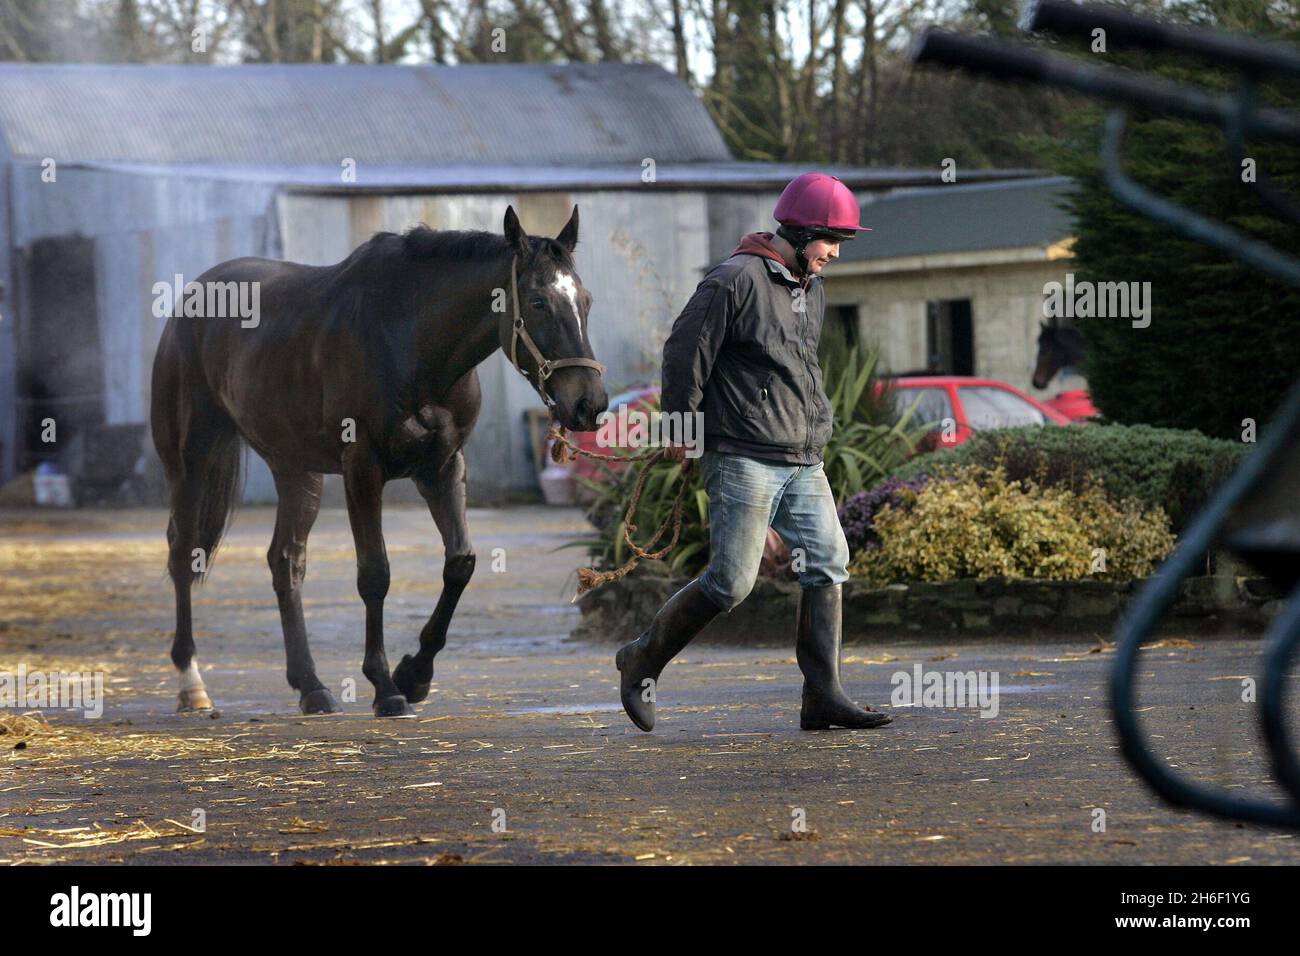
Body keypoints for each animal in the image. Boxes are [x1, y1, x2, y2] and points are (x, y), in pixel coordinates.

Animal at [149, 208, 605, 717]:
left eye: (585, 300)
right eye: (540, 302)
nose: (589, 403)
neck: (410, 337)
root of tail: (193, 297)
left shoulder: (443, 467)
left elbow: (460, 564)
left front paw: (415, 674)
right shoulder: (362, 468)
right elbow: (375, 574)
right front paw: (386, 687)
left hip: (295, 469)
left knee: (286, 560)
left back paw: (311, 686)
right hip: (191, 460)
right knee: (182, 551)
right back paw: (192, 684)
-=-=-=-=-
## ASSIGNED TASK
Repeat only the stretch of lines starting at the one containing "nose: (589, 403)" and running to the final line of the entries above.

## ANSWER SECTION
nose: (589, 403)
neck: (410, 337)
root of tail: (193, 297)
left shoulder: (443, 467)
left elbow: (460, 564)
left front paw: (415, 674)
right shoulder: (362, 468)
right elbow: (375, 574)
right front paw: (386, 687)
left hip: (295, 469)
left knee: (286, 560)
left back paw: (311, 686)
right hip: (191, 460)
right knee: (182, 551)
right back paw: (192, 684)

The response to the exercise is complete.